What terrifies one person is a thrill for another. Kimberley Rothwell puts on a brave face in activities around Lake Taupo.
I didn't wet my pants," said Marina, as the Huka Jet came up against the dock at the end of a 25-minute ride up the Waikato River.
Before getting on the boat, the Wellington mother of three had been wringing her hands in anxiety at the thought of getting into a speed boat.
"Are you girls scared?" she asked us. "No," we said. "Must be just me, then." And she pulled a little face, like she'd seen a monster.
With her two sons, she endured the 360-degree spins our driver put us through, the last-minute swerves as the boat sped toward trees looming out of the river. She even managed to smile as she gripped the safety rail with white-knuckled hands. At the end, with her pants dry, we applauded her bravery.
It's funny the things people are scared of. I knew a little girl from a war-torn African country who was frightened of my extremely easy- going cat. I love turbulent plane rides and scary landings at Wellington airport, but I won't go near a swing bridge. And my friend Monique, since dislocating her knee several years ago, is dubious about any sport that might make it pop out again. She quit serious rock-climbing after her knee gave way in Thailand because she got The Fear.
She wasn't scared of the Huka Jet. In fact, as we tried out mountain biking for the first time near Taupo's Craters of the Moon geothermal area, she seemed to be positively looking forward to just having to sit there while the boat did all the work.
Taupo is probably more famous for the annual Lake Taupo Cycle Challenge – a 160-kilometre road race around the lake – than it is for mountain biking. But the Wairakei forest north of Taupo is crisscrossed with tracks for mountain bikers.
The tracks are maintained by the local club, and are well signposted and graded so newbies on hired bikes don't end up falling off cliffs. A friend had warned me that tracks are graded from one to five.

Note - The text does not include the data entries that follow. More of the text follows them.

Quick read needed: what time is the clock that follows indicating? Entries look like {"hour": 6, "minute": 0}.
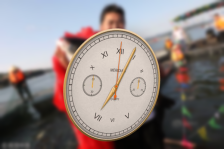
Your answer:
{"hour": 7, "minute": 4}
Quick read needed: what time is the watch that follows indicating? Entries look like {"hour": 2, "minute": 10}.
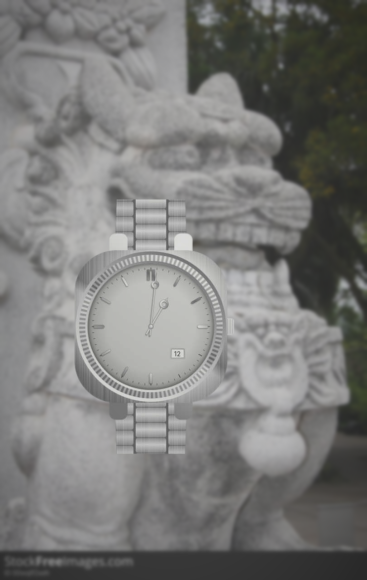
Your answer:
{"hour": 1, "minute": 1}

We started off with a grade two track called the Tourist Trap. Must be easy, we thought, with a name like that. With a bit of uphill at the beginning through pine forest, nice open wide tracks, sun breaking through the trees, we talked about whether we could get into the sport.

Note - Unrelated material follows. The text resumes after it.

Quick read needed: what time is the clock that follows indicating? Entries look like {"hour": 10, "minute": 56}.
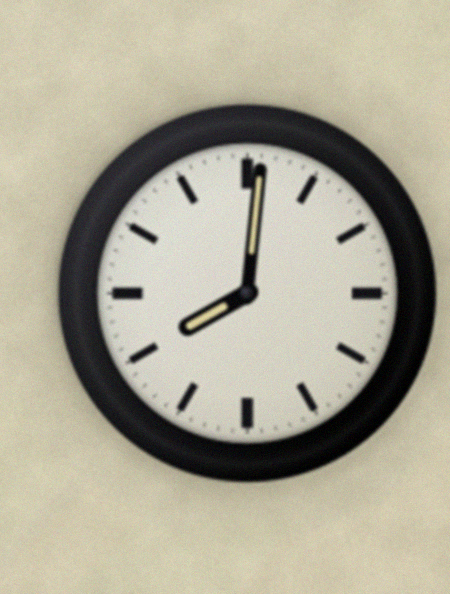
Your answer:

"I have a mountain biking story," Monique said, "about a woman who went biking with her partner, and he dislocated his knee. Not just the knee cap, but the whole joint. She had to pull it back into place. That's why I don't think I could do this sport. I couldn't do that."
Eeek. I knew mountain biking wasn't for old ladies, but I'm quite afraid of breaking bones and getting stuck with my leg hanging off. Suddenly those little downhills scattered with pine cones and tree roots, especially the ones that were narrow and rutted, looked perilous and life- threatening. I had been scared before we got on the bikes of how ridiculous I would look in my cycling shorts, but now I was terrified of plunging off a bank to certain pain.
However, when your hands are sweaty from riding and you're clasping the brakes really, really hard, it's quite liberating just to let them go, letting gravity do its thing. The track underneath our tyres felt spongy as we bounced along. I could have broken into song.
Next, we took on a grade three track. This one, the Tank Stand, had too much uphill for my liking, but coming downhill was superb. Monique wasn't so keen, and for quite a way we inched gingerly down when the track became too narrow and steep. But I loved it. I made a note to myself to ask Santa for a mountain bike this year.
At the bottom, buzzing from the great downhill, I took on a grade three track called Walter's Wiggles. It was incredibly peaceful, just the sound of my tyres across the pine needle-blanketed track, of water in my bottle sloshing, twigs cracking, and my lungs burning.
I stopped at the top of a hill and stood listening to the quiet, thinking I was in the middle of nowhere. Then I hopped back on the bike and found I was about five metres from the road and the car park where Monique lay in the shade waiting. I glimpsed myself in the rear-view mirror of the car. Face red, frizzy hair stuck with sweat to my forehead.
Bruises darkening on my knees where I'd missed a wiggle and careered into some bracken. That image should be enough to frighten off the most valiant adventure- seeker. But I wasn't frightened at all.